Não estou dizendo que o teatro experimental é sempre consequente, bom e de boa qualidade. Estou dizendo que é uma área de relação com o olhar do espectador que é mais aventurosa, mais sofisticada e que se permite correr mais riscos, saindo do lugar comum de uma cena tradicional colada no naturalismo mais televisivo. Esse modo de fazer teatral fica mais visível dessa forma porque não está disperso na vida ordinária. É como se você pudesse indicar com o dedo um pedaço da produção teatral que precisa ser vista.

No Festival Nacional de Teatro de Presidente Prudente você dividiu as críticas com Soraya Belusi. O que você observou de mais interessante?

Há um movimento que não é de agora, mas que se fez muito presente no FENTEPP. A nova cena teatral brasileira não está cabendo nos espaços tradicionais, na sala italiana. Ela tem um gosto muito grande por espaços alternativos ou por um tipo de intervenção fora do espaço fechado. Essa é uma percepção interessante, porque o teatro começa a se desvincular do umbigo da tradição, indo em direção às pessoas, às ruas e aos espaços que não abrigam comumente a atividade cênica.

Quanto aos espetáculos em si, vivemos uma espécie de primavera no teatro brasileiro nesse sentido do gosto pela experimentação. Esse processo, que teve início nos anos 1980, se aprofundou nas últimas duas décadas. Agora, definitivamente não estamos seguindo estruturas modelares, de dramaturgias mais ou menos reconhecíveis. A criação no teatro brasileiro passa a ser efetivamente a criação no sentido radical. Cada espetáculo é uma forma, uma maneira e uma tentativa de se relacionar com a realidade particular recortada num determinado projeto.

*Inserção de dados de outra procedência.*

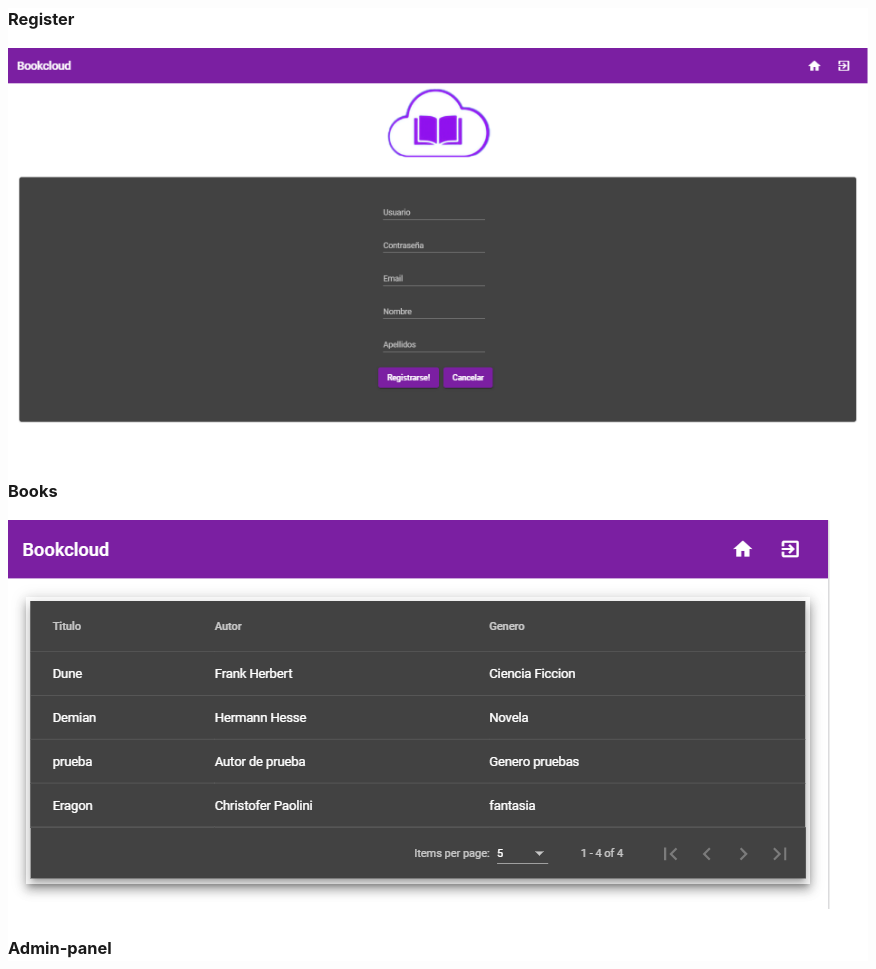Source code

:### Register

![](DocumentationAssets/register.png)

### Books

![](DocumentationAssets/books.png)

### Admin-panel
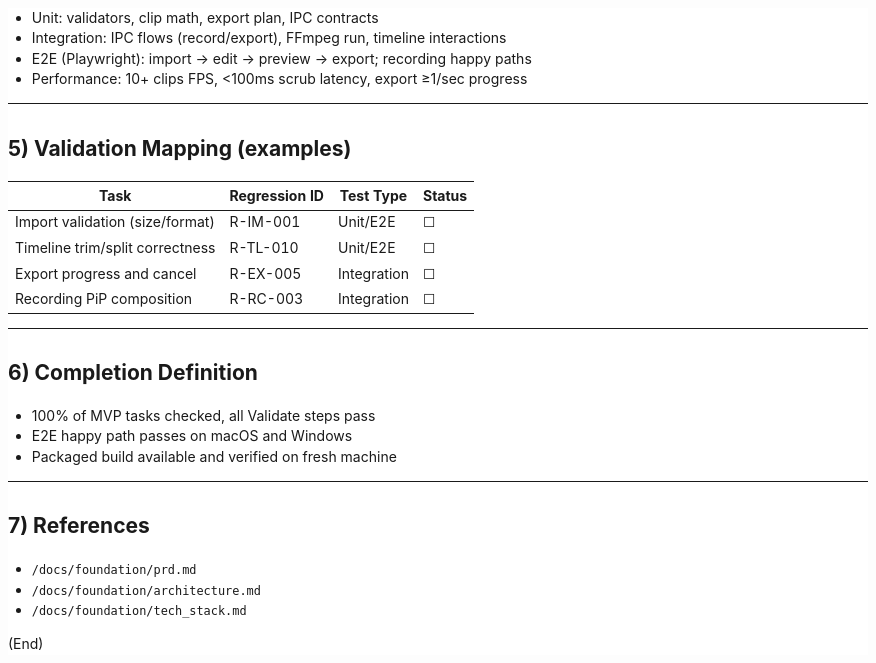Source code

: - Unit: validators, clip math, export plan, IPC contracts
- Integration: IPC flows (record/export), FFmpeg run, timeline interactions
- E2E (Playwright): import → edit → preview → export; recording happy paths
- Performance: 10+ clips FPS, <100ms scrub latency, export ≥1/sec progress

---

## 5) Validation Mapping (examples)

| Task | Regression ID | Test Type | Status |
|------|----------------|-----------|--------|
| Import validation (size/format) | R-IM-001 | Unit/E2E | ☐ |
| Timeline trim/split correctness | R-TL-010 | Unit/E2E | ☐ |
| Export progress and cancel | R-EX-005 | Integration | ☐ |
| Recording PiP composition | R-RC-003 | Integration | ☐ |

---

## 6) Completion Definition

- 100% of MVP tasks checked, all Validate steps pass
- E2E happy path passes on macOS and Windows
- Packaged build available and verified on fresh machine

---

## 7) References

- `/docs/foundation/prd.md`
- `/docs/foundation/architecture.md`
- `/docs/foundation/tech_stack.md`

(End)
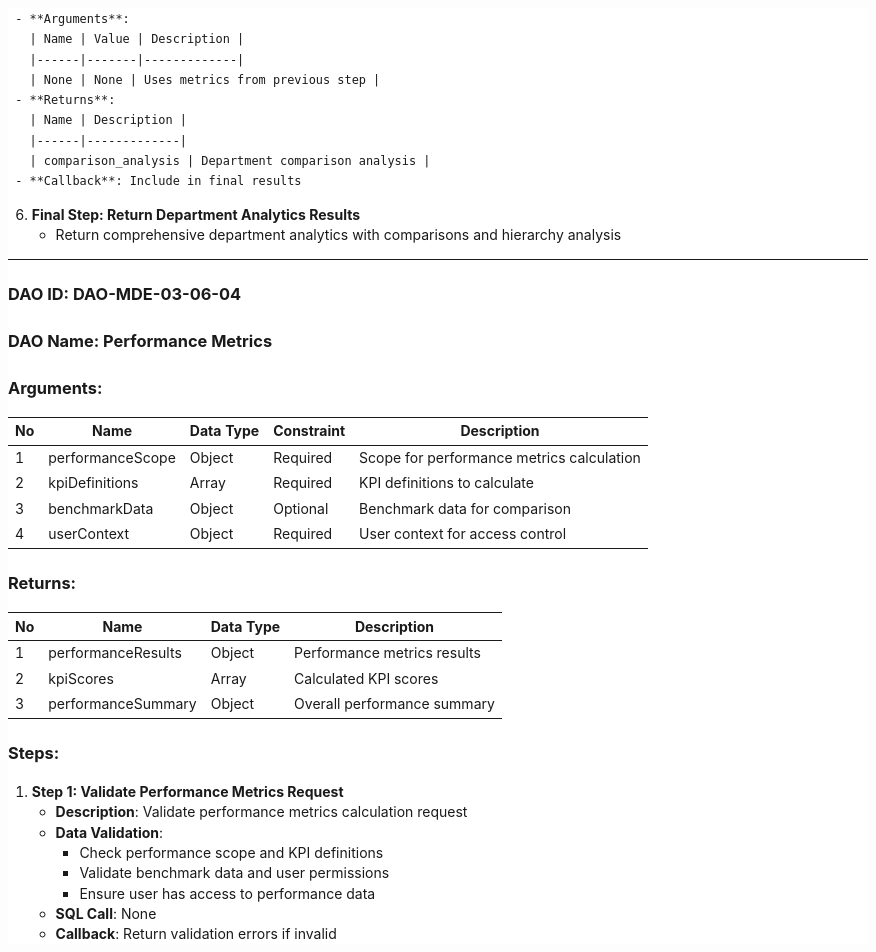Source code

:      - **Arguments**:
       | Name | Value | Description |
       |------|-------|-------------|
       | None | None | Uses metrics from previous step |
     - **Returns**:
       | Name | Description |
       |------|-------------|
       | comparison_analysis | Department comparison analysis |
     - **Callback**: Include in final results

6. **Final Step: Return Department Analytics Results**
   - Return comprehensive department analytics with comparisons and hierarchy analysis

---

### DAO ID: DAO-MDE-03-06-04
### DAO Name: Performance Metrics

### Arguments:

| No | Name | Data Type | Constraint | Description |
|----|------|-----------|------------|-------------|
| 1 | performanceScope | Object | Required | Scope for performance metrics calculation |
| 2 | kpiDefinitions | Array | Required | KPI definitions to calculate |
| 3 | benchmarkData | Object | Optional | Benchmark data for comparison |
| 4 | userContext | Object | Required | User context for access control |

### Returns:

| No | Name | Data Type | Description |
|----|------|-----------|-------------|
| 1 | performanceResults | Object | Performance metrics results |
| 2 | kpiScores | Array | Calculated KPI scores |
| 3 | performanceSummary | Object | Overall performance summary |

### Steps:

1. **Step 1: Validate Performance Metrics Request**
   - **Description**: Validate performance metrics calculation request
   - **Data Validation**: 
     - Check performance scope and KPI definitions
     - Validate benchmark data and user permissions
     - Ensure user has access to performance data
   - **SQL Call**: None
   - **Callback**: Return validation errors if invalid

Você poderia exemplificar essa criação radical com alguns espetáculos vistos no FENTEPP?

Vi muitas coisas interessantes. Destaco alguns espetáculos. Os ancestrais, do grupo mineiro Teatro Invertido, sob a direção de Gracê Passô, é um espetáculo bastante fincado na realidade brasileira. A cena começa com uma família sobre os escombros. Aconteceu uma catástrofe e a família está debaixo da terra, resistindo, viva. Essa cena é objeto de reflexão não só para essa situação: é uma reflexão que simbolicamente aponta para a própria sociabilidade brasileira.

A pior banda do mundo, da Cia. dos Outros, é um especulo desconcertante e muito radical no sentido que tematiza uma espécie de visão sobre o fracasso da existência ou da existência como um fracasso fundamental. Esse assimila isso na própria forma. O espetáculo corre um risco incrível, pois os atores se colocam na beira do precipício que eles mesmos constroem. São meninos aventureiros que criam uma cena totalmente distensa, fora da ordem.

[outras] Histórias reais, de Carlos Canhameiro é uma resposta cênica masculina à autobiografia Histórias Reais de Sophie Calle. Na obra, a escritora francesa traz revelações pessoalíssimas de uma vida totalmente fora de ordem. A performance é muito bem dirigida e instigante.

Por fim, destaco o Relampião, espetáculo de rua da Cia. Do Miolo e da a Cia. Pauliceia. É um teatro de rua militante, com todas as fichas, mas extremamente bem acabado. Uma dramaturgia com qualidade poética, presente na cena de rua hoje, sobretudo em São Paulo.